Task details:
Quote each line of the records below verbatim, keeping the original order, spelling, and line breaks.

———

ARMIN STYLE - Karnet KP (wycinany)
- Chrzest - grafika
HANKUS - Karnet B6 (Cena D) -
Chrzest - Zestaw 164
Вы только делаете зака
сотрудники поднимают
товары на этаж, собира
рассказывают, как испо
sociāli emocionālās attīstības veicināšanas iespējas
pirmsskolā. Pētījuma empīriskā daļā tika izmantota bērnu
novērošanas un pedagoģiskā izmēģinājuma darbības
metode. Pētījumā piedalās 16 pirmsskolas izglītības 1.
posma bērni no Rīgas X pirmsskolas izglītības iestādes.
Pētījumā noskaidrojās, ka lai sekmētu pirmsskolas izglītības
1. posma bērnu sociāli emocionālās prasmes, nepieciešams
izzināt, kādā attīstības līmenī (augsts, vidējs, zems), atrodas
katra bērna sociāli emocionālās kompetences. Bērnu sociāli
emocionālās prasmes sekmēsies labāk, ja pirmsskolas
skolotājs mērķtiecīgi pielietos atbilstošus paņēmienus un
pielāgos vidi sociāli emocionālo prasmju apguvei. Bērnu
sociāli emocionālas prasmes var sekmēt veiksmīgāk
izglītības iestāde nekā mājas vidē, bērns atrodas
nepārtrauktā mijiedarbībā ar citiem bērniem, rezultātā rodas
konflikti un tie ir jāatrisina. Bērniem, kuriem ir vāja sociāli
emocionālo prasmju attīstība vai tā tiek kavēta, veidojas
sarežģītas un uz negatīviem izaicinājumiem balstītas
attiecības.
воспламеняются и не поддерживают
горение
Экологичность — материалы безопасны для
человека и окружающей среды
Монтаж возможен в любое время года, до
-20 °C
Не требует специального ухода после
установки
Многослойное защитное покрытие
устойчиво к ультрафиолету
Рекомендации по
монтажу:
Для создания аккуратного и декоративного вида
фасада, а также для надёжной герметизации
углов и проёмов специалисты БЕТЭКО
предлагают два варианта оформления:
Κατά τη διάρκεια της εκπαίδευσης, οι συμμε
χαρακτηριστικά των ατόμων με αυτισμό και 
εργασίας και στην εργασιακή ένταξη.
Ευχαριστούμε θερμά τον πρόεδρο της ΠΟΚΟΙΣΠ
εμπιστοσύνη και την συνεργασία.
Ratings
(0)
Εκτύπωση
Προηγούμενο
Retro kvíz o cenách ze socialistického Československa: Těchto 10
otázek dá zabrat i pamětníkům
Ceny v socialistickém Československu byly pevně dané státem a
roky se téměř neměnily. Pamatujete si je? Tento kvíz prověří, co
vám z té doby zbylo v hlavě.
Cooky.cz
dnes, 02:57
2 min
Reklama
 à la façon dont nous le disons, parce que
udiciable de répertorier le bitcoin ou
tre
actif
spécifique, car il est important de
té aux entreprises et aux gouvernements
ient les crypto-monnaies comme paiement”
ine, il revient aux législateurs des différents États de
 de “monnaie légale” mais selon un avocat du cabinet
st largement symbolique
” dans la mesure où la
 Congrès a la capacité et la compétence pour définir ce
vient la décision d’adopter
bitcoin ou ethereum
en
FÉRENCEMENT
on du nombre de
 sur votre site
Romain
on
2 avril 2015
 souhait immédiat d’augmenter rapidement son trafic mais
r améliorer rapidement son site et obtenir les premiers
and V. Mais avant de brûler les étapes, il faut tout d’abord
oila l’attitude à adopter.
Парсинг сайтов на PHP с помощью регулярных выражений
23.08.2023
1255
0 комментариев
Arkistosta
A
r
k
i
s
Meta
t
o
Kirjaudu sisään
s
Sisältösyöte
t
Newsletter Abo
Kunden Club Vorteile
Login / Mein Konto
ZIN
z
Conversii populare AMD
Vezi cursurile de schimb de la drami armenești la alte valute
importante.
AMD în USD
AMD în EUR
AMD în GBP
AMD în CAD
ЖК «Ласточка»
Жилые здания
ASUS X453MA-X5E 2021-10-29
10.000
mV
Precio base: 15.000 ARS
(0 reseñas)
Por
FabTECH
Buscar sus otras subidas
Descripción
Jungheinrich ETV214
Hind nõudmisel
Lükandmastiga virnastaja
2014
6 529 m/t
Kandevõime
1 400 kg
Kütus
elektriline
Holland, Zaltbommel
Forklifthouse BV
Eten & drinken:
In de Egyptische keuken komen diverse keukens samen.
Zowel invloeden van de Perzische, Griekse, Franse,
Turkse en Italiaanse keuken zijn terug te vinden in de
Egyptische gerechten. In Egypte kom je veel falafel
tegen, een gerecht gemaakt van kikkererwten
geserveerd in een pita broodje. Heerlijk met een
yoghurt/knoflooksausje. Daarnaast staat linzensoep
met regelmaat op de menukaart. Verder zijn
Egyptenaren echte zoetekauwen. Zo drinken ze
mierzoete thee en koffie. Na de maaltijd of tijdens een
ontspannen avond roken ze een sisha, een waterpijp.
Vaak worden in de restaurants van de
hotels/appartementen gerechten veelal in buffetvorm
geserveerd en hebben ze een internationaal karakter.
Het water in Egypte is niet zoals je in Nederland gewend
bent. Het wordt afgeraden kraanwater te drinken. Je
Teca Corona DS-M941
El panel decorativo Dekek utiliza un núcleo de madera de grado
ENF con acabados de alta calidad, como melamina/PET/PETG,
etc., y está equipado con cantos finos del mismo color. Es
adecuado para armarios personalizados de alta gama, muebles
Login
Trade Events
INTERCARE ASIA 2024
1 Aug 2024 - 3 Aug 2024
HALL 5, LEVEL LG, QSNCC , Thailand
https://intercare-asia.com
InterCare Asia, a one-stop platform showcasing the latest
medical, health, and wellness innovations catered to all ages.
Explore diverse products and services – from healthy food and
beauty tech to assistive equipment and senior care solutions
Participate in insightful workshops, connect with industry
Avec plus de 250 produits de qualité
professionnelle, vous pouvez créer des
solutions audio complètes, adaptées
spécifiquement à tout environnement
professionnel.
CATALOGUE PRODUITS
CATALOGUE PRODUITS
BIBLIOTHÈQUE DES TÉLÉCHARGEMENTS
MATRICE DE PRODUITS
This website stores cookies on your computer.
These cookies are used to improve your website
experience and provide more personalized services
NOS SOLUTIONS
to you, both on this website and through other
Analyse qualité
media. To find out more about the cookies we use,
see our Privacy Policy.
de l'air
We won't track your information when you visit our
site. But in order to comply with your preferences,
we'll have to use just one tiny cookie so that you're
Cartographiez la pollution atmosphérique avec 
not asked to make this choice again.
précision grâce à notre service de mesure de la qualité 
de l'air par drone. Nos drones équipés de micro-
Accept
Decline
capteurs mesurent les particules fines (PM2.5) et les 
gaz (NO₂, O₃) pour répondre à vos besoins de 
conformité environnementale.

———

Task result:
ARMIN STYLE - Karnet KP (wycinany)
- Chrzest - grafika
HANKUS - Karnet B6 (Cena D) -
Chrzest - Zestaw 164
Вы только делаете зака
сотрудники поднимают
товары на этаж, собира
рассказывают, как испо
sociāli emocionālās attīstības veicināšanas iespējas
pirmsskolā. Pētījuma empīriskā daļā tika izmantota bērnu
novērošanas un pedagoģiskā izmēģinājuma darbības
metode. Pētījumā piedalās 16 pirmsskolas izglītības 1.
posma bērni no Rīgas X pirmsskolas izglītības iestādes.
Pētījumā noskaidrojās, ka lai sekmētu pirmsskolas izglītības
1. posma bērnu sociāli emocionālās prasmes, nepieciešams
izzināt, kādā attīstības līmenī (augsts, vidējs, zems), atrodas
katra bērna sociāli emocionālās kompetences. Bērnu sociāli
emocionālās prasmes sekmēsies labāk, ja pirmsskolas
skolotājs mērķtiecīgi pielietos atbilstošus paņēmienus un
pielāgos vidi sociāli emocionālo prasmju apguvei. Bērnu
sociāli emocionālas prasmes var sekmēt veiksmīgāk
izglītības iestāde nekā mājas vidē, bērns atrodas
nepārtrauktā mijiedarbībā ar citiem bērniem, rezultātā rodas
konflikti un tie ir jāatrisina. Bērniem, kuriem ir vāja sociāli
emocionālo prasmju attīstība vai tā tiek kavēta, veidojas
sarežģītas un uz negatīviem izaicinājumiem balstītas
attiecības.
воспламеняются и не поддерживают
горение
Экологичность — материалы безопасны для
человека и окружающей среды
Монтаж возможен в любое время года, до
-20 °C
Не требует специального ухода после
установки
Многослойное защитное покрытие
устойчиво к ультрафиолету
Рекомендации по
монтажу:
Для создания аккуратного и декоративного вида
фасада, а также для надёжной герметизации
углов и проёмов специалисты БЕТЭКО
предлагают два варианта оформления:
Κατά τη διάρκεια της εκπαίδευσης, οι συμμε
χαρακτηριστικά των ατόμων με αυτισμό και 
εργασίας και στην εργασιακή ένταξη.
Ευχαριστούμε θερμά τον πρόεδρο της ΠΟΚΟΙΣΠ
εμπιστοσύνη και την συνεργασία.
Ratings
(0)
Εκτύπωση
Προηγούμενο
Retro kvíz o cenách ze socialistického Československa: Těchto 10
otázek dá zabrat i pamětníkům
Ceny v socialistickém Československu byly pevně dané státem a
roky se téměř neměnily. Pamatujete si je? Tento kvíz prověří, co
vám z té doby zbylo v hlavě.
Cooky.cz
dnes, 02:57
2 min
Reklama
 à la façon dont nous le disons, parce que
udiciable de répertorier le bitcoin ou
tre
actif
spécifique, car il est important de
té aux entreprises et aux gouvernements
ient les crypto-monnaies comme paiement”
ine, il revient aux législateurs des différents États de
 de “monnaie légale” mais selon un avocat du cabinet
st largement symbolique
” dans la mesure où la
 Congrès a la capacité et la compétence pour définir ce
vient la décision d’adopter
bitcoin ou ethereum
en
FÉRENCEMENT
on du nombre de
 sur votre site
Romain
on
2 avril 2015
 souhait immédiat d’augmenter rapidement son trafic mais
r améliorer rapidement son site et obtenir les premiers
and V. Mais avant de brûler les étapes, il faut tout d’abord
oila l’attitude à adopter.
Парсинг сайтов на PHP с помощью регулярных выражений
23.08.2023
1255
0 комментариев
Arkistosta
A
r
k
i
s
Meta
t
o
Kirjaudu sisään
s
Sisältösyöte
t
Newsletter Abo
Kunden Club Vorteile
Login / Mein Konto
ZIN
z
Conversii populare AMD
Vezi cursurile de schimb de la drami armenești la alte valute
importante.
AMD în USD
AMD în EUR
AMD în GBP
AMD în CAD
ЖК «Ласточка»
Жилые здания
ASUS X453MA-X5E 2021-10-29
10.000
mV
Precio base: 15.000 ARS
(0 reseñas)
Por
FabTECH
Buscar sus otras subidas
Descripción
Jungheinrich ETV214
Hind nõudmisel
Lükandmastiga virnastaja
2014
6 529 m/t
Kandevõime
1 400 kg
Kütus
elektriline
Holland, Zaltbommel
Forklifthouse BV
Eten & drinken:
In de Egyptische keuken komen diverse keukens samen.
Zowel invloeden van de Perzische, Griekse, Franse,
Turkse en Italiaanse keuken zijn terug te vinden in de
Egyptische gerechten. In Egypte kom je veel falafel
tegen, een gerecht gemaakt van kikkererwten
geserveerd in een pita broodje. Heerlijk met een
yoghurt/knoflooksausje. Daarnaast staat linzensoep
met regelmaat op de menukaart. Verder zijn
Egyptenaren echte zoetekauwen. Zo drinken ze
mierzoete thee en koffie. Na de maaltijd of tijdens een
ontspannen avond roken ze een sisha, een waterpijp.
Vaak worden in de restaurants van de
hotels/appartementen gerechten veelal in buffetvorm
geserveerd en hebben ze een internationaal karakter.
Het water in Egypte is niet zoals je in Nederland gewend
bent. Het wordt afgeraden kraanwater te drinken. Je
Teca Corona DS-M941
El panel decorativo Dekek utiliza un núcleo de madera de grado
ENF con acabados de alta calidad, como melamina/PET/PETG,
etc., y está equipado con cantos finos del mismo color. Es
adecuado para armarios personalizados de alta gama, muebles
Login
Trade Events
INTERCARE ASIA 2024
1 Aug 2024 - 3 Aug 2024
HALL 5, LEVEL LG, QSNCC , Thailand
https://intercare-asia.com
InterCare Asia, a one-stop platform showcasing the latest
medical, health, and wellness innovations catered to all ages.
Explore diverse products and services – from healthy food and
beauty tech to assistive equipment and senior care solutions
Participate in insightful workshops, connect with industry
Avec plus de 250 produits de qualité
professionnelle, vous pouvez créer des
solutions audio complètes, adaptées
spécifiquement à tout environnement
professionnel.
CATALOGUE PRODUITS
CATALOGUE PRODUITS
BIBLIOTHÈQUE DES TÉLÉCHARGEMENTS
MATRICE DE PRODUITS
This website stores cookies on your computer.
These cookies are used to improve your website
experience and provide more personalized services
NOS SOLUTIONS
to you, both on this website and through other
Analyse qualité
media. To find out more about the cookies we use,
see our Privacy Policy.
de l'air
We won't track your information when you visit our
site. But in order to comply with your preferences,
we'll have to use just one tiny cookie so that you're
Cartographiez la pollution atmosphérique avec 
not asked to make this choice again.
précision grâce à notre service de mesure de la qualité 
de l'air par drone. Nos drones équipés de micro-
Accept
Decline
capteurs mesurent les particules fines (PM2.5) et les 
gaz (NO₂, O₃) pour répondre à vos besoins de 
conformité environnementale.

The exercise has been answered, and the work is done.